On the Approximation Performance of Degree Heuristics for Matching

TL;DR

This paper analyzes the approximation performance of degree-sensitive greedy algorithms for maximum matching, establishing tight bounds and identifying optimal heuristics like Karp-Sipser.

Contribution

It introduces the class of degree sensitive greedy algorithms and proves their optimal approximation guarantees, including the Karp-Sipser algorithm.

Findings

Karp-Sipser achieves optimal approximation guarantee D/(2D-2)

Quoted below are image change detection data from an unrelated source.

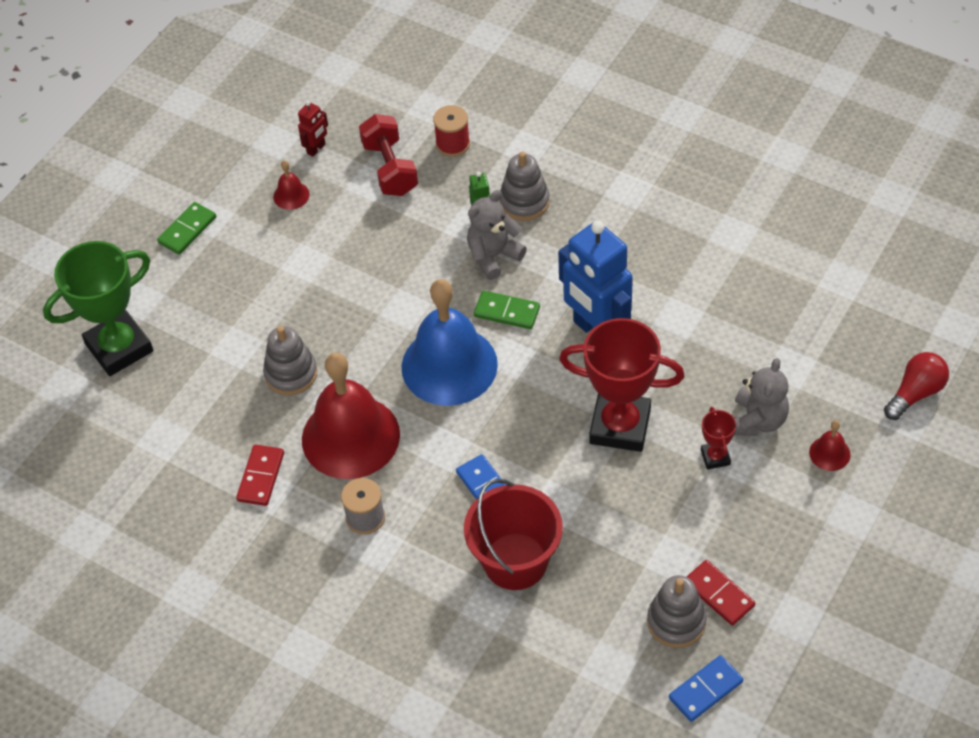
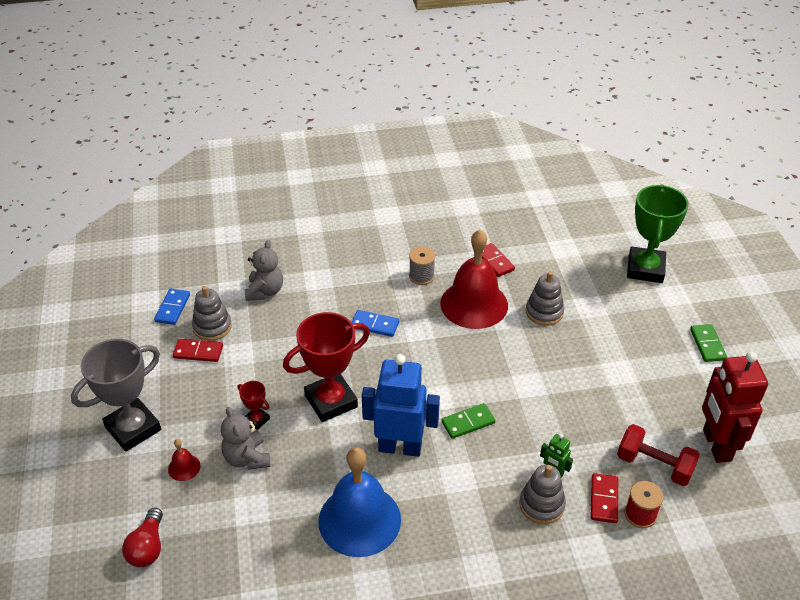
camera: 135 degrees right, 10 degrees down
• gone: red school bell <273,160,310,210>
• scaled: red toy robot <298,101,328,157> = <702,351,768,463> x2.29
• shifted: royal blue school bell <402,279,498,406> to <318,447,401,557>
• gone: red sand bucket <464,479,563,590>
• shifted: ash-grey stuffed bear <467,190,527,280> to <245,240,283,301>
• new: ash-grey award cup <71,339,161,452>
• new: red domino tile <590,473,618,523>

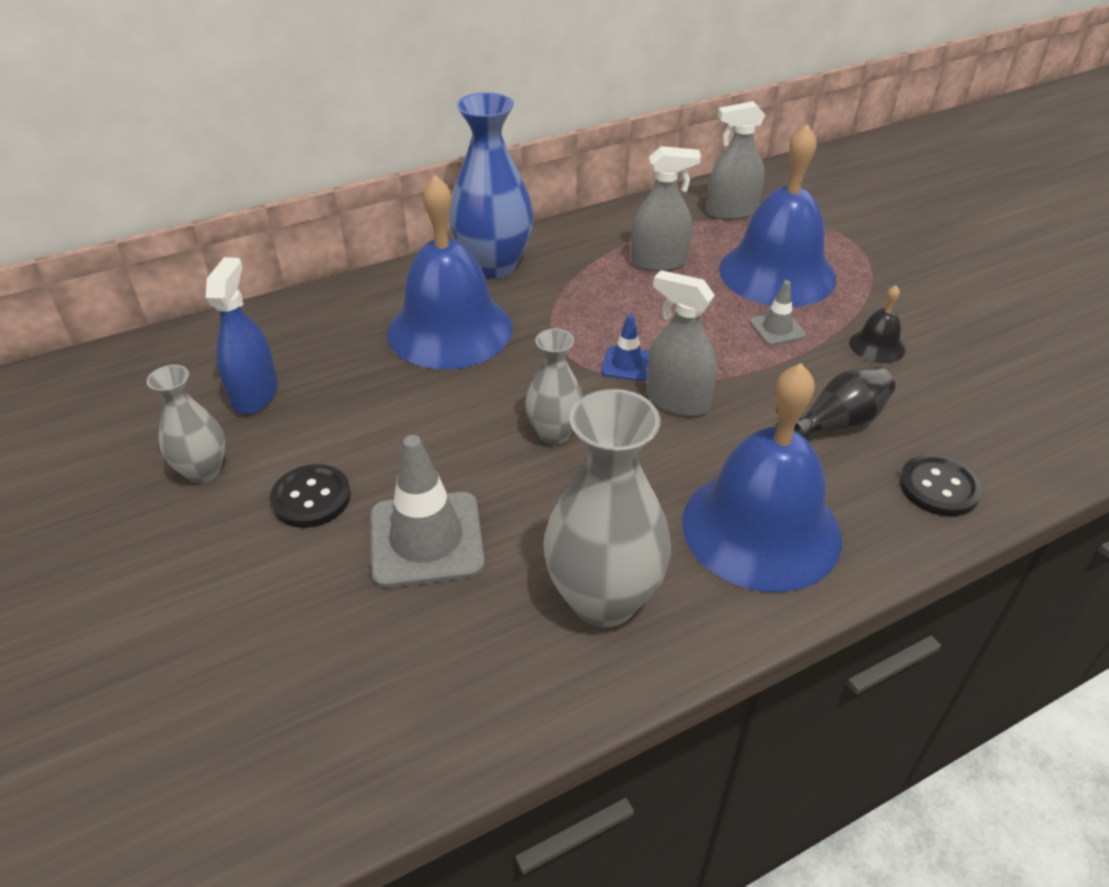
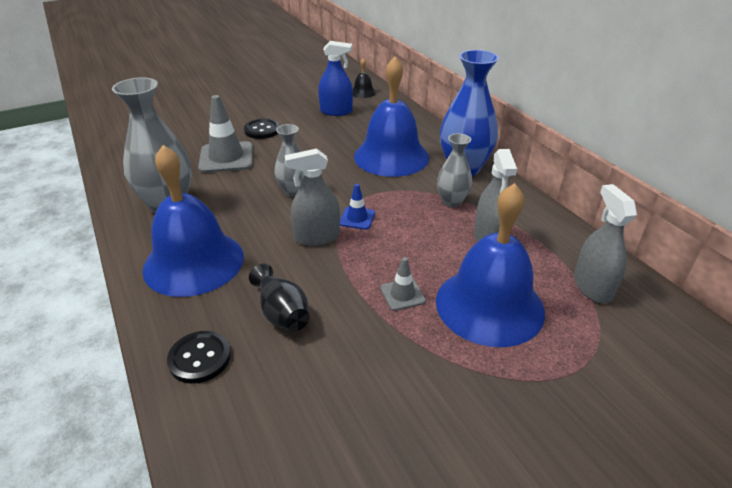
camera: 90 degrees right, 5 degrees down
• shifted: ash-grey vase <147,365,225,484> to <437,133,472,207>
• rotated: ash-grey spray cleaner <647,270,717,416> = <285,148,340,246> 135 degrees counterclockwise
• shifted: ebony school bell <849,285,905,363> to <352,58,376,98>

Degree-sensitive heuristics have tight worst-case bounds

The analysis applies to bipartite graphs

Abstract

In the design of greedy algorithms for the maximum cardinality matching problem the utilization of degree information when selecting the next edge is a well established and successful approach. We define the class of "degree sensitive" greedy matching algorithms, which allows us to analyze many well-known heuristics, and provide tight approximation guarantees under worst case tie breaking. We exhibit algorithms in this class with optimal approximation guarantee for bipartite graphs. In particular the Karp-Sipser algorithm, which picks an edge incident with a degree-1 node if possible and otherwise an arbitrary edge, turns out to be optimal with approximation guarantee D/(2D-2), where D is the maximum degree.